189] (U)nder this commandment not only he is guilty who does evil to his neighbor, but he also who can do him good, prevent, resist evil, defend and save him, so that no bodily harm or hurt happen to him, and yet does not do it. 190] If, therefore, you send away one that is naked when you could clothe him, you have caused him to freeze to death; if you see one suffer hunger and do not give him food, you have caused him to starve. So also, if you see any one innocently sentenced to death or in like distress, and do not save him, although you know ways and means to do so, you have killed him. And it will not avail you to make the pretext that you did not afford any help, counsel, or aid thereto, for you have withheld your love from him and deprived him of the benefit whereby his life would have been saved.

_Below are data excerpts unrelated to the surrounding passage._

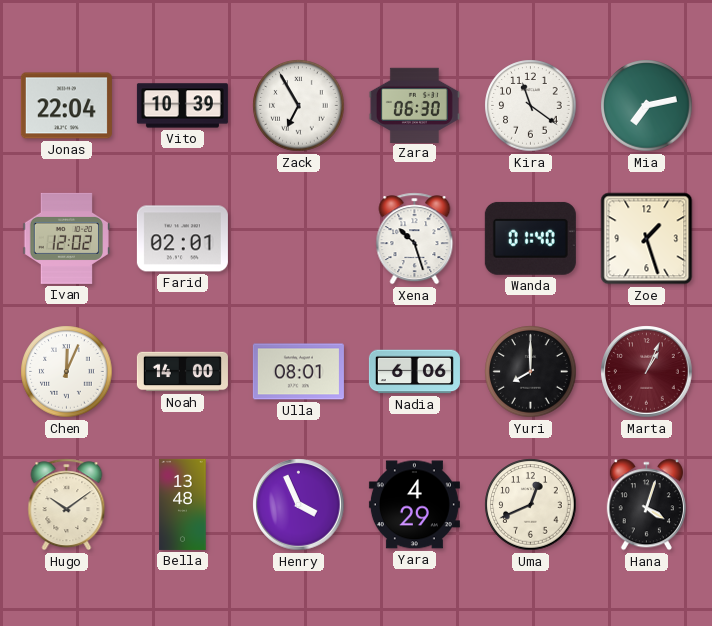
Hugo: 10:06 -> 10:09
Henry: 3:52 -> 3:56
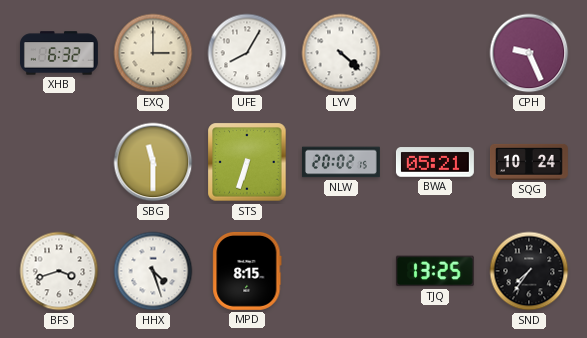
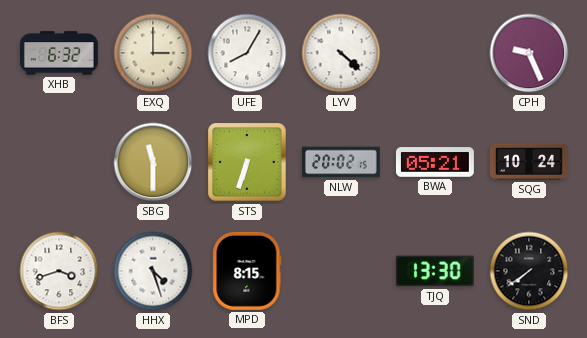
TJQ: 13:25 -> 13:30
SND: 7:36 -> 7:39
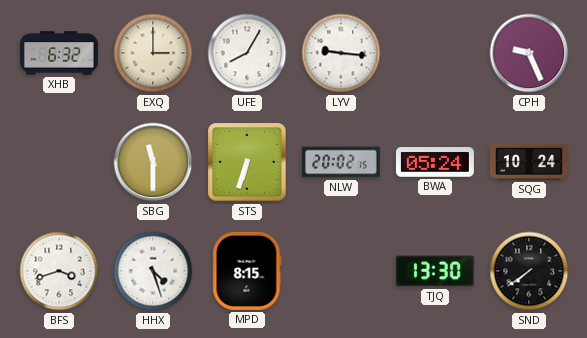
LYV: 4:22 -> 9:16
BWA: 05:21 -> 05:24
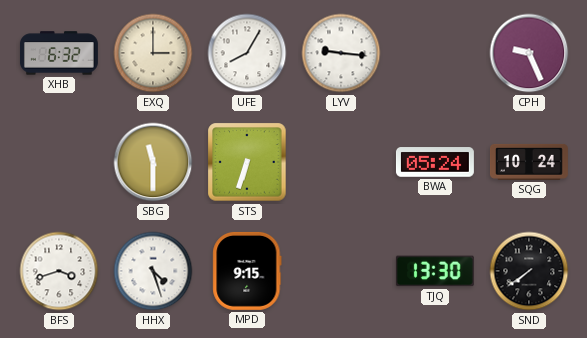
NLW: 20:02 -> none
MPD: 8:15 -> 9:15
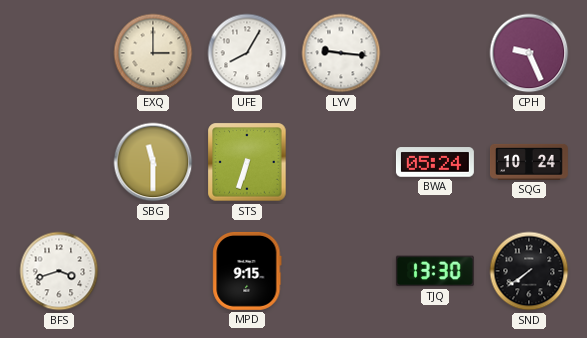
XHB: 6:32 -> none
HHX: 4:27 -> none
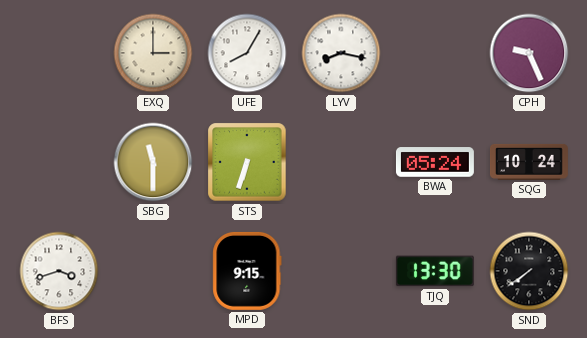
LYV: 9:16 -> 8:17
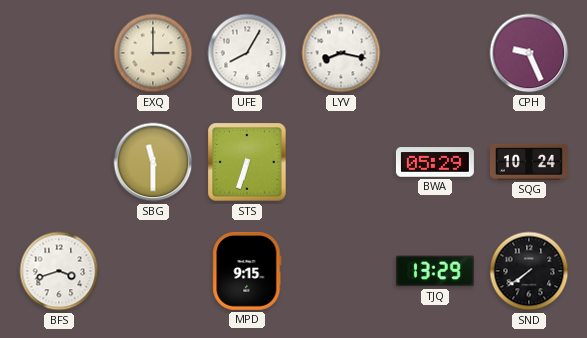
BWA: 05:24 -> 05:29
TJQ: 13:30 -> 13:29
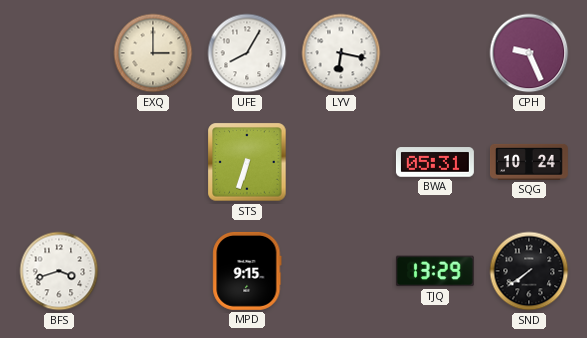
LYV: 8:17 -> 6:17
SBG: 11:30 -> none
BWA: 05:29 -> 05:31
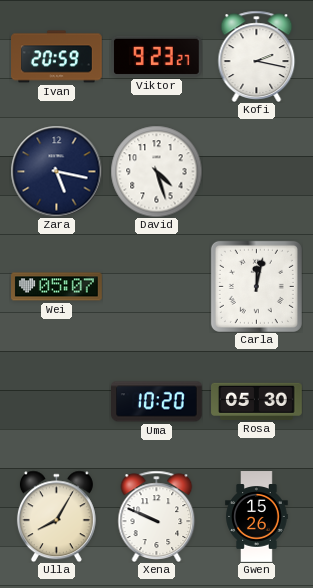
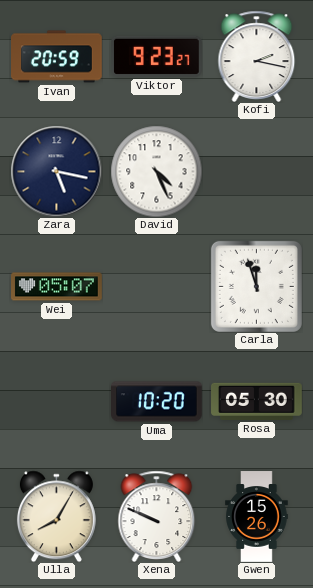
David: 4:27 -> 4:26
Carla: 12:02 -> 11:57
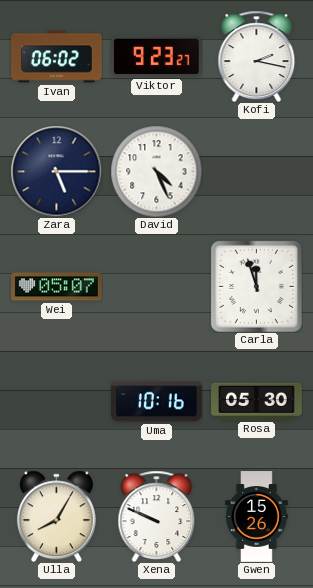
Ivan: 20:59 -> 06:02
Zara: 5:17 -> 5:15
Uma: 10:20 -> 10:16
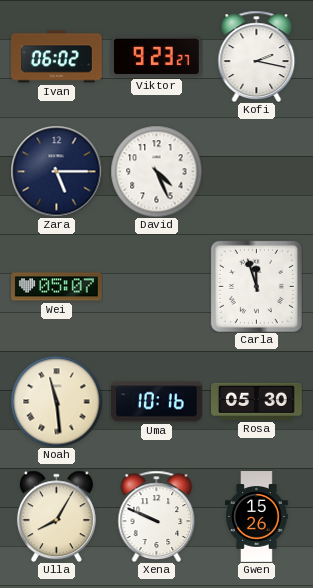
Noah: none -> 11:29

191] Therefore God also rightly calls all those murderers who do not afford counsel and help in distress and danger of body and life, and will pass a most terrible sentence upon them in the last day, as Christ Himself has announced when He shall say, Matt. 25:42f : I was an hungred, and ye gave Me no meat; I was thirsty, and ye gave Me no drink; I was a stranger, and ye took Me not in; naked, and ye clothed Me not; sick and in prison, and ye visited Me not. That is: You would have suffered Me and Mine to die of hunger, thirst, and cold, would have suffered the wild beasts to tear us to pieces, or left us to rot in prison or perish in distress. What else is that but to reproach them 192] as murderers and bloodhounds? For although you have not actually done all this, you have nevertheless, so far as you were concerned, suffered him to pine and perish in misfortune.

It is just as if I saw some one navigating and laboring in deep water [and struggling against adverse winds] or one fallen into fire, and could extend to him the hand to pull him out and save him, and yet refused to do it. What else would I appear, even in the eyes of the world, than as a murderer and a criminal?

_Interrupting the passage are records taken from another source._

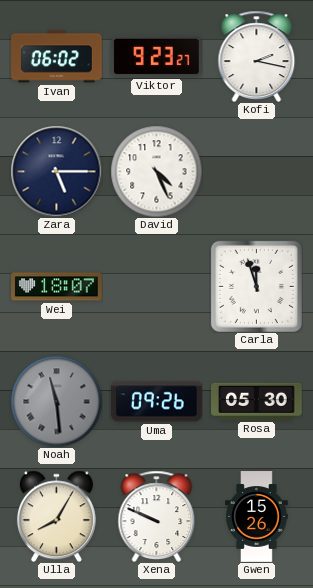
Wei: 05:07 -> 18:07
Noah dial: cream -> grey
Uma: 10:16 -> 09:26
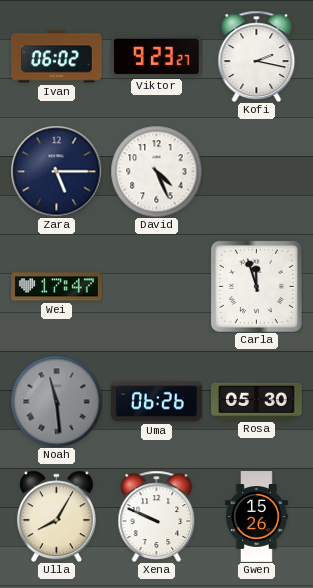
Wei: 18:07 -> 17:47
Uma: 09:26 -> 06:26
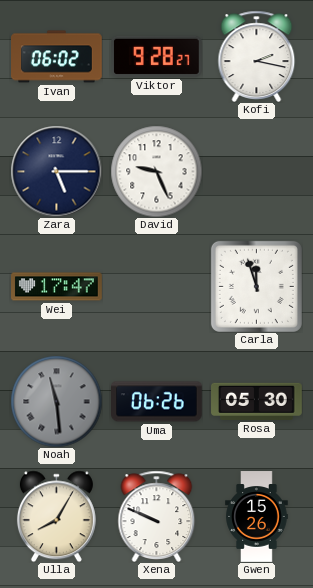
Viktor: 9:23 -> 9:28
David: 4:26 -> 9:26
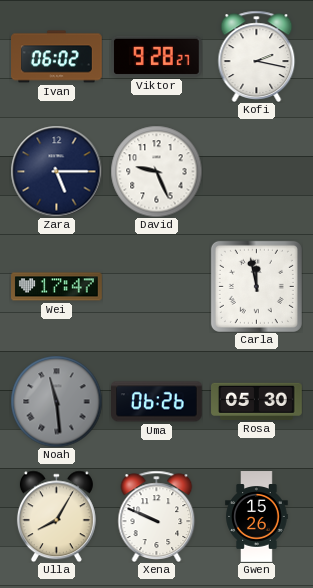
Carla: 11:57 -> 11:58
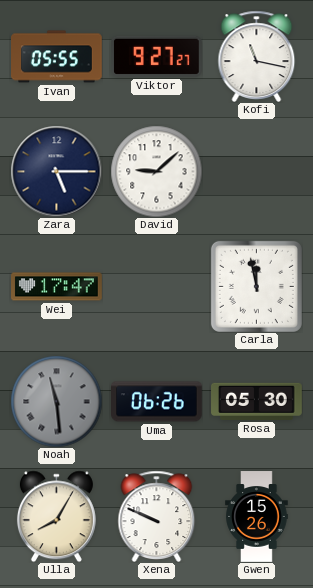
Ivan: 06:02 -> 05:55
Viktor: 9:28 -> 9:27
Kofi: 2:17 -> 11:17
David: 9:26 -> 9:08
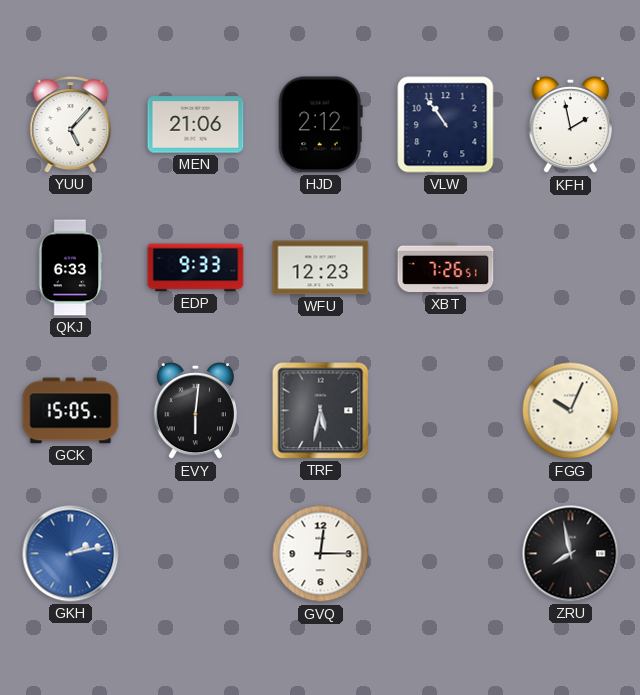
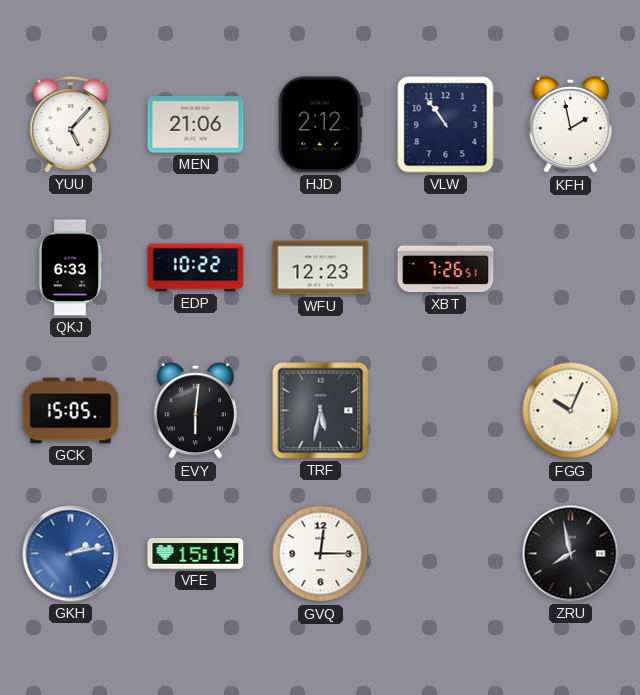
EDP: 9:33 -> 10:22
VFE: none -> 15:19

193] Therefore it is God's ultimate purpose that we suffer harm to befall no man, but show him all good and love; 194] and, as we have said, it is specially directed toward those who are our enemies. For to do good to our friends is but an ordinary heathen virtue, as Christ says in Matt. 5:46.

The man who shot the abortion doctor was a murderer. He may have been anti-abortion, but he was not pro-life. As Luther clearly explains, Christians are called upon to be pro-life in all respects.

1 comment:

Monado said...

Having read about some of the cases that Dr. Tiller attended to, I think that the murder is likely responsible for the deaths of some women in the future and for an increase in human suffering.